Hedging creates value only when the policy is near optimal but can be harmful otherwise. This paper takes the US airline industry as an example and derives the optimal fuel cost hedging ratio as a function of firm-specific revenue and cost sensitivities, as well as the relative composition of demand and supply shocks in the oil price movement. We construct a market hedging demand index based on rolling-window regression of crude futures returns on equity index returns and use the index to capture the time-variation in the fuel cost hedging demand for a typical airline. By regressing the logarithm of Tobin's Q against the hedging ratio under different market conditions, we show that fuel cost hedging increases firm value only when the market hedging demand is high. More important, we use the time-series correlation between an airline's hedging ratio and the market hedging demand to measure the dynamic optimality of the airline's fuel hedging practice.

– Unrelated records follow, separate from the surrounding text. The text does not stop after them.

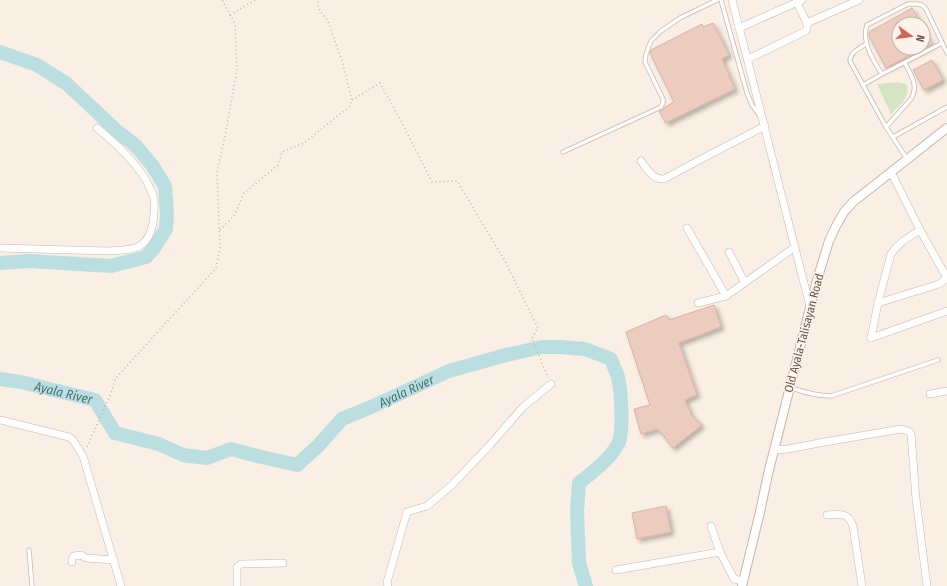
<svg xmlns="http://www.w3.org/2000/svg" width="947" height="586" font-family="'Fira Sans Condensed',sans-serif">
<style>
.green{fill:#d5e5c4}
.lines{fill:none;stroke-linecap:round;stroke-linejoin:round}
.river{stroke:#bbdee0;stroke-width:14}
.building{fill:#ebccbf;stroke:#dcb1a1;filter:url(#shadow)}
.service-casing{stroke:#c8b6ac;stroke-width:5}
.minor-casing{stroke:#c8b6ac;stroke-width:8}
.tertiary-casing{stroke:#c8b6ac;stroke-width:10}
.path{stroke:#cfafa2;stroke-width:1.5;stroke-dasharray:1 3;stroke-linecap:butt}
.service{stroke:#fff;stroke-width:3.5}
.minor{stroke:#fff;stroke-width:7}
.tertiary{stroke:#fff;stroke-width:8}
.labels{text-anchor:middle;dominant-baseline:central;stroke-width:3;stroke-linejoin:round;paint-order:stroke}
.street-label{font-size:12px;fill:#6e554d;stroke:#fcf3e9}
.water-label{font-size:13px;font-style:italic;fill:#467578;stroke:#fcf3e9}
</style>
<defs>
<filter id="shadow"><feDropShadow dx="3" dy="3" stdDeviation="2" flood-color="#0004"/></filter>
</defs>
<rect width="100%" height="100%" fill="#f9efe4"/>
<path class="green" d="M 897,82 L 903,83 L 907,85 C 910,98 900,105 891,114 L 877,84 Z"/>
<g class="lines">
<g class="river">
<polyline points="0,52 37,65 67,84 117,131 136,146 152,165 165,186 167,212 166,229 154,248 146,257 111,266 29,261 0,263"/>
<path id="s1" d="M 0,379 L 21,382 L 95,400 L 115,433 L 159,444 L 183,455 L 207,458 L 231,449 L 257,456 L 297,465 L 318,446 L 342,419 L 371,407 L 449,371 L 506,355 L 542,347 L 560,347 L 585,349 L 611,359 C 613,365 616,371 618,377 C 621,389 624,434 618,444 C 610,459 593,472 579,483 L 577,511 L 579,563 L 586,586"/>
</g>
</g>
<g class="building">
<polygon points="912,8 921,24 899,24 899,48 923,48 923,28 932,44 886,68 869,36 869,32"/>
<polygon points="713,23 729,55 722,59 735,89 666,123 659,111 663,110 665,107 674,102 650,53 651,50 702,24 703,27"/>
<polygon points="932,60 943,80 924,90 913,70"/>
<polygon points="714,305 721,327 679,343 697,395 685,400 692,416 702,425 673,448 658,429 641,434 634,409 650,405 626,332 666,315 669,320"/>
<polygon points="666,506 671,532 637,539 632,513"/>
</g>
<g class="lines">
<g class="service-casing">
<g id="service">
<polyline points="721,0 747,93 752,105 760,116"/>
<path d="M 866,44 C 860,48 850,52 850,61 L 886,127 L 907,159"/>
<polyline points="882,74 942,43"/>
<path d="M 863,85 L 882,74 C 873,61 861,41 867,25 L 908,4 L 917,4 L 922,5 L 926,9 L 947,53"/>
<path d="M 886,127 L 911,99 C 919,85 911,76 905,63"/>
<polyline points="893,137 947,107"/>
<polyline points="563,152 661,107 663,103 663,99 645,62 646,54 651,41 661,31 680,18 717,0"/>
<path d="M 791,388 C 804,392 817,396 831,396 L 938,360"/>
<polyline points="29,550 32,586"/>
</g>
</g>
<g class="minor-casing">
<g id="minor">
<path d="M 732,0 C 759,102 783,204 810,306"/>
<polyline points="807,23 859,0"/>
<polyline points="739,28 802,0"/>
<polyline points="748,59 806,31 807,28 807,23 797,3"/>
<path d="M 641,161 C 647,169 653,180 664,179 L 709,155 L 765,126"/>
<polyline points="687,228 726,296"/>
<path d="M 0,248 L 107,251 C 131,250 148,251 153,223 C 154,215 155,207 154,199 C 147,172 118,145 97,128"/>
<polyline points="729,252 745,283"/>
<polyline points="698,303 726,296 795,247"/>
<path d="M 878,303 L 936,285 C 941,283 945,281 946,276 L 920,230 L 891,172"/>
<path d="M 871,338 L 878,303 L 891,254 C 898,243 909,237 920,230"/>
<polyline points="871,338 947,311"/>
<polyline points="930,394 947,391"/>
<polyline points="0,420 69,437 73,440 83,456 121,586"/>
<polyline points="774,450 788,449 819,443 901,429 908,431 911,434 916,499 927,586"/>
<path d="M 827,515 C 840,514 848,512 853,526 L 862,586"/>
<polyline points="711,526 720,552 734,579 743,581"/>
<polyline points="72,562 72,559 74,556 81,555 86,558 114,560"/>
<polyline points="616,570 720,552"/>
<polyline points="237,586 237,567 241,564 283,563"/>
<polyline points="388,586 387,582 407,512 427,506 452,485 489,446 523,407 551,384"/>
</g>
</g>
<g class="tertiary-casing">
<polyline id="tertiary" points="742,586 760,512 768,474 817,280 829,241 836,226 844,212 853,202 947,128"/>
</g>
<g class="path">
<polyline points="230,15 255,0"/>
<polyline points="352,100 380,83 401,121 432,182 457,181 505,261 538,328 532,338 548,378"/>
<polyline points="220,230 234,216 244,193 278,165 282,152 304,143 349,107 352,100 342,61 328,21 318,8 318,0"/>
<polyline points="87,447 112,391 115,379 216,268 220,248 217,172 225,136 237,70 235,24 222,0"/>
</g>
<use href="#service" class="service"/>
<use href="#minor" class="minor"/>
<use href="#tertiary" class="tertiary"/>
</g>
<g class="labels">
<g class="street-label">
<text transform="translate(804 333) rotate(-75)">Old Ayala-Talisayan Road</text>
</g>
<g class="water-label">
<text stroke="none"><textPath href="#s1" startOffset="460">Ayala River</textPath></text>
<text stroke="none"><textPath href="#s1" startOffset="65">Ayala River</textPath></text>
</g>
</g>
<g transform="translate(911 36) rotate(104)"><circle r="19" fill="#fcf3e9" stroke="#c3b4ab"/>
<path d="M0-3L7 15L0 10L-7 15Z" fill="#d56657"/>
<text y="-6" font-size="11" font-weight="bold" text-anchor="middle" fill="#6e554d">N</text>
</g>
</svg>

Out of the 33 US airlines in our sample over a 25-year period, one third do not hedge at all, while the hedging ratios for more than another one third move in the opposite direction of the market hedging demand. Only less than one third of airlines show positive dynamic optimality for their hedging practice. The cross-sectional diversity of the optimality estimates highlights the inherent difficulty of implementing an optimal policy. Still, we find strong value in staying dynamically optimal in an airline's fuel cost hedging practice: The dynamic optimality of each airline's hedging practice strongly and positively predicts its valuation as measured by the logarithm of its Tobin's Q. The value increase comes from both reduced variation in its return on asset and increased average return. Airlines with negative hedging dynamic optimality not only are ineffective in reducing their return on asset variation, but also incur extra costs from setting up and maintaining a costly hedging program and from entering and exiting hedging positions. Such extra costs lower the airlines' average return and hurt their valuation. As a result, their average Tobin's Q is even lower than the average for airlines that do not hedge at all.